O recorrido insiste nessa sua alegação, limitando-se, porém, a repetir argumentos e remetendo para alegações e requerimentos anteriores, que já foram objecto de oportuna apreciação. Não infirmando as razões em que assentam essas decisões, não há, senão, que reiterar aqui o que foi anteriormente decidido a este respeito.
2.2. Alude também o recorrido à existência de "erro manifesto" (art. 130º, nº 3) no reconhecimento dos créditos aprovados na decisão da 1ª instância, corroborada pela Relação, referindo ter apresentado "vasta prova documental de que os créditos reclamados não são explícitos quanto a saber-se quanto é que os devedores nos últimos anos pagaram de capital e de juros de tais créditos". O erro respeita, assim, à "indevida inclusão de tais créditos na lista aprovada".
Esta questão foi também objecto de pertinente pronúncia na decisão da 1ª instância, nestes termos: "Referiu ainda o credor existir violação do princípio da igualdade, em virtude de o plano contemplar créditos que defendem estarem já parcialmente liquidados. Salvo o devido respeito, tal questão não contende com o princípio da igualdade dos credores, consagrado no art. 194.º do Código da Insolvência e da Recuperação de Empresas, mas com a lista de créditos reconhecidos, e deveria ter sido suscitada dentro do prazo da respetiva impugnação. Convertida que foi a mesma em lista definitiva, ficou prejudicada qualquer apreciação subsequente relativa à existência dos créditos dela constante".
O recorrido não impugnou, na verdade, a lista provisória de créditos. Apenas os devedores o fizeram, tendo esta impugnação sido julgada improcedente e, nessa mesma decisão (12.07.2019), foi declarado que a lista provisória de créditos reconhecidos se convertia em definitiva (cfr. art. 222º-D, nº 4). Passando a lista a ser definitiva no âmbito deste PEAP, não é já possível invocar e demonstrar neste procedimento a indevida inclusão de créditos ou a incorrecção dos respectivos montantes. Esta faculdade deveria ter sido exercida no prazo concedido para a impugnação (art. 222º-D, nº 3), ficando precludida a possibilidade de o fazer neste PEAP, após a referida conversão.
2.3. Segundo o recorrido a homologação do acordo de pagamento aprovado deveria também ser recusada por este proporcionar a alguns credores, sobretudo os credores garantidos/privilegiados, um valor económico superior ao montante nominal desses seus créditos.
Esta questão não foi anteriormente invocada e deveria tê-lo sido, desde logo, naturalmente, no requerimento em que foi formulado o pedido de não homologação, como decorre da parte final do corpo do art. 216º. De todo o modo, no caso, não se vislumbram nos autos elementos que permitam concluir pela verificação da situação alegada (nº 1, al. b), do referido artigo).

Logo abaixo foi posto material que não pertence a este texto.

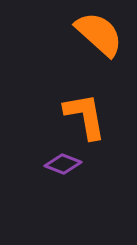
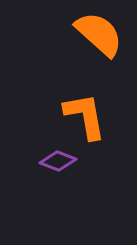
purple diamond: moved 5 px left, 3 px up
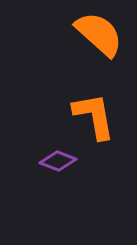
orange L-shape: moved 9 px right
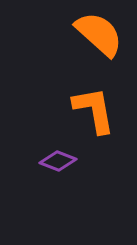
orange L-shape: moved 6 px up
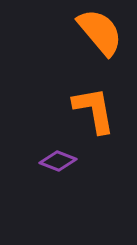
orange semicircle: moved 1 px right, 2 px up; rotated 8 degrees clockwise
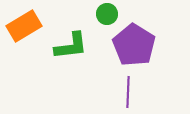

Aliás, esta questão tem também a ver com a lista definitiva de créditos, e foi com referência aos créditos aí reconhecidos que foram estabelecidos os termos do acordo de pagamento aprovado, sem que se descortinem, nessa correspondência, quaisquer desvios ou discrepâncias, que o recorrido, aliás, também não concretiza.
2.4. Invoca ainda o recorrido uma outra razão para a não homologação: sem que nada tenha sido feito ou dado a conhecer aos credores, os bens foram arbitrariamente avaliados pelos devedores em cerca de 150.000,00€.
No que respeita ao valor dos bens, será de referir que não constam dos autos outros elementos para além dos que foram juntos com o requerimento inicial e estes não permitem concluir pela existência de qualquer arbítrio na avaliação. O que se nota é que os devedores não cumpriram integralmente o disposto no art. 24º, nº 1, al. e), aplicável por força do art. 222º-C, nº 3, al. b), não tendo indicado uma estimativa do valor actual dos prédios rústicos. Todavia, ultrapassada há muito a fase de admissão do PEAP e tendo em conta a finalidade deste – a recuperação do devedor que se encontre em situação económica difícil – e os seus efeitos, que não pressupõem a liquidação (ou sequer a apreensão) de bens, não se vê como a referida falta poderia interferir na decisão de homologação (tendo também em atenção os termos limitados que fundamentaram o pedido de recusa desta).
2.5. Por fim, segundo o recorrido, existe violação não negligenciável de regras procedimentais por o acordo ter sido aprovado sem que tenha existido qualquer tipo de negociação orientada e fiscalizada pelo AJP.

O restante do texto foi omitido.